What is your take on fad diets like keto and cold pressed juice diets?

Don’t do anything that’s not sustainable as you will gain the weight back, and they are far from healthy. Avoid crash diets and fad diets. They can only be done for a short period but should not be adopted as a lifestyle change.

What about abdominal obesity, what are the various causes?

It has been medically proven that sugar fluctuations cause abdominal obesity. PCOS and diabetes patients generally are more prone to it. Hence, we recommend incorporating a Low GI diet for them that won’t sugar spikes, alongwith good protein and fibre. Avoid simple sugars. Start your day with egg, tofu or low fat paneer and avoid having poha, upma, etc for breakfast.

Common myths you can dispel

1) Always use olive oil for cooking

Extra virgin olive oil has a low heating point and all Indian cooking is done on high flame. Using extra virgin oil in soups, stir fry and salads is good for you but not for cooking as it turns rancid and worsens cholesterol. It will do more harm than good. If you are using pomace olive oil to cook, that’s okay.

2) Carbs are your enemy

Carbs are not your enemy, they are your friends. They help with energy levels. Ditch simple sugars and choose complex carbs.

3) Going on a juice diet will help lose weight

Fruit juices are simple sugars which will cause a sugar spike. Instead, go for fresh vegetable juices where the fibre has not been strained and no sugar has been added.

4) Diabetics can have anything in moderation

Diabetics should up their protein but not significantly. There are certain fruits that diabetics should avoid like bananas, watermelon, grapes, chickoos etc. Fruit juices are a strict no. Instead they can have fruits that are rich in fibre like apples, peaches and pears. Also, kiwis, plum and berries. Mangoes can be consumed in moderation.

5) One should go vegan for medical reasons

If you are doing a vegan diet for ethical reasons that’s fine but don’t do it for medical reasons.

6) Mediterranean diet is the best diet. What’s your take on it?

It’s a diet I would recommend for diabetics and heart patients as you consume good fats, no cereals, have more salads soups, nuts, seeds, salmon, olives and no simple sugars. Even others can have it as it will do you no harm. Infact, it will better your lipid profile and also aid in weight loss.

Tips for weight loss

  • Begin your day with protein. Non-vegetarians can have egg while vegetarians can have tofu, sprouts or low fat paneer. Avoid simple sugars.

  • Choose a protein-based dessert. Avoid jalebis or sorbets.
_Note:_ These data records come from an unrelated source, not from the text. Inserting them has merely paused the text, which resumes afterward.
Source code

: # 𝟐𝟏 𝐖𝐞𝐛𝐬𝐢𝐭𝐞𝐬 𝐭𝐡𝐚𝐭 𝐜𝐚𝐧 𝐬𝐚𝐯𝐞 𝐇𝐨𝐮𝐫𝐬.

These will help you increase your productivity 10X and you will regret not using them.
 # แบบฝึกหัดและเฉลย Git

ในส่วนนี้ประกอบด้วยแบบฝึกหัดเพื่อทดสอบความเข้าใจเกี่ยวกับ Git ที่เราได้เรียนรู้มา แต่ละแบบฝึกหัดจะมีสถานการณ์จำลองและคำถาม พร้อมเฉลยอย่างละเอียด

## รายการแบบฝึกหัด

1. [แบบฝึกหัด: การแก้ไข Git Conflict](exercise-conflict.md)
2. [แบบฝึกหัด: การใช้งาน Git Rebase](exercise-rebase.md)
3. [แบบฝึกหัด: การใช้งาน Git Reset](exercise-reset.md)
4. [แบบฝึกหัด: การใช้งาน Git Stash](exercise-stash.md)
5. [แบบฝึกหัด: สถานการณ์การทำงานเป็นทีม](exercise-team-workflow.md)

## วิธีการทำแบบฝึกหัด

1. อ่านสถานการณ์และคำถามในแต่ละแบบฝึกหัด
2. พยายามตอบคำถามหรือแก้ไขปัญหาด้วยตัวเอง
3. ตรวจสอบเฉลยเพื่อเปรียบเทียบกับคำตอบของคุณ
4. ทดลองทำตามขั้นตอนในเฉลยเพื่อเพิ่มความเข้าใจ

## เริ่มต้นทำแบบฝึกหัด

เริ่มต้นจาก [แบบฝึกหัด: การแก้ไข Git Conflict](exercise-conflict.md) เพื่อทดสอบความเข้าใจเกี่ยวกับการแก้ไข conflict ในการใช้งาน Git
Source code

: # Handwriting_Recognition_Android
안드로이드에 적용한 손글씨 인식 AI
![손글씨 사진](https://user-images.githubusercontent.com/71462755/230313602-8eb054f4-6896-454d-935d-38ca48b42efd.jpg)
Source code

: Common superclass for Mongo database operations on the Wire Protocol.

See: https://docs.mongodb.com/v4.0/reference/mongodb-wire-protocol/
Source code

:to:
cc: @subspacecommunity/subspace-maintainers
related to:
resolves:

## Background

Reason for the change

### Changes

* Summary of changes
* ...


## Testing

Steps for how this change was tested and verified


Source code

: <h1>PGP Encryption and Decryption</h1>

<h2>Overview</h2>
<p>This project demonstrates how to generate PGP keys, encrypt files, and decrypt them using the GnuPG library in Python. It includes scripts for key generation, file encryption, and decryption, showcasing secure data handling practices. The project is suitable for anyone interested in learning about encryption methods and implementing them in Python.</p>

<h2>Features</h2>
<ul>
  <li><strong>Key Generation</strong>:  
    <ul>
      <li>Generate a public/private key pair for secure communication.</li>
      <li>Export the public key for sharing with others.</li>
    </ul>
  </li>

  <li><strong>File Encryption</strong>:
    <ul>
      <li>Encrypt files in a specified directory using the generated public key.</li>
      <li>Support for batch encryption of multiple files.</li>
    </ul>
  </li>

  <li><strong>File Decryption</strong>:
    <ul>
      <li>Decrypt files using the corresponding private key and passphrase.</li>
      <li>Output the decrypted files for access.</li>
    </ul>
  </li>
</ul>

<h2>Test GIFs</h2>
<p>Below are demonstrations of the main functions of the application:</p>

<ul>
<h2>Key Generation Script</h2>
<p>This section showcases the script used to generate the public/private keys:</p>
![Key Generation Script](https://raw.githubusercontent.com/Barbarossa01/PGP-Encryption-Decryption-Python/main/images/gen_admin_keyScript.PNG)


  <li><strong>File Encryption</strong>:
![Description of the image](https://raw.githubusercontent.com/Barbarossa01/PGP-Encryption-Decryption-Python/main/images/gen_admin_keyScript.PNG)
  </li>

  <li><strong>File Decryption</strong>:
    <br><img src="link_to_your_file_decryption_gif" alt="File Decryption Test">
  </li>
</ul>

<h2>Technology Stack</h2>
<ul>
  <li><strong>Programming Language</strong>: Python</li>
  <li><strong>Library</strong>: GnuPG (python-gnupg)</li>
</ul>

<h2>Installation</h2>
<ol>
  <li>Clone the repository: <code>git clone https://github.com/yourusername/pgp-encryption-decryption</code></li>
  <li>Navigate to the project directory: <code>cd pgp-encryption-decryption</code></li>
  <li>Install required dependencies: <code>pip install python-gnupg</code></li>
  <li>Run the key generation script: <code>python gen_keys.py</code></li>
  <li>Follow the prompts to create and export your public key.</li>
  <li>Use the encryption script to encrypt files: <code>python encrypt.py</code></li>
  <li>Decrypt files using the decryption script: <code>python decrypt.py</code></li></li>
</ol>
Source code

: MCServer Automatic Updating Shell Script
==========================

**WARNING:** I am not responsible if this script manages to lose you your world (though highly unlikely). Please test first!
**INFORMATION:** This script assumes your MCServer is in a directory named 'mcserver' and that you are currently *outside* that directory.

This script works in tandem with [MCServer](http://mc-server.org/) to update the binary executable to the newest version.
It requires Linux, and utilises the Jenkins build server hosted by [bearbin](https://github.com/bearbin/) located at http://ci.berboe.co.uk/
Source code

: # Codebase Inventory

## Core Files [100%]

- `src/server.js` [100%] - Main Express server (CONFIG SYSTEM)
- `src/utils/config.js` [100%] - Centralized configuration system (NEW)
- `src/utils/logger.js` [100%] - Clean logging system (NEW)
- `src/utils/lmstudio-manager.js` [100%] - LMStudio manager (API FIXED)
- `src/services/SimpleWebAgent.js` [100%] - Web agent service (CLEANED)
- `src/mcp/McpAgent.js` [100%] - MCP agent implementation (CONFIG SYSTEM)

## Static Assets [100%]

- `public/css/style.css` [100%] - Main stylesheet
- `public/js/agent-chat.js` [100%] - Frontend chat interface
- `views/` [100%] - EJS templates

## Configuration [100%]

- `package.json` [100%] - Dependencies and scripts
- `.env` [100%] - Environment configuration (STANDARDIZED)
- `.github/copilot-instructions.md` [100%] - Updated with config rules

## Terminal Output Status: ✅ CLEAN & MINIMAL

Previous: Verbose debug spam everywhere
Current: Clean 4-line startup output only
Opt for a cheesecake, tirasimu, ice cream or meringue. It will do less damage and cause less of a sugar spike. Alternately, one can also have raisins, dates or apricots as desserts.

  • If consuming alcohol opt for a dry white wine or a vodka soda lime. Don’t use mixers, don’t have aerated drinks with your alcohol and avoid cocktails as most of them have sugar in them. An occasional drink is okay.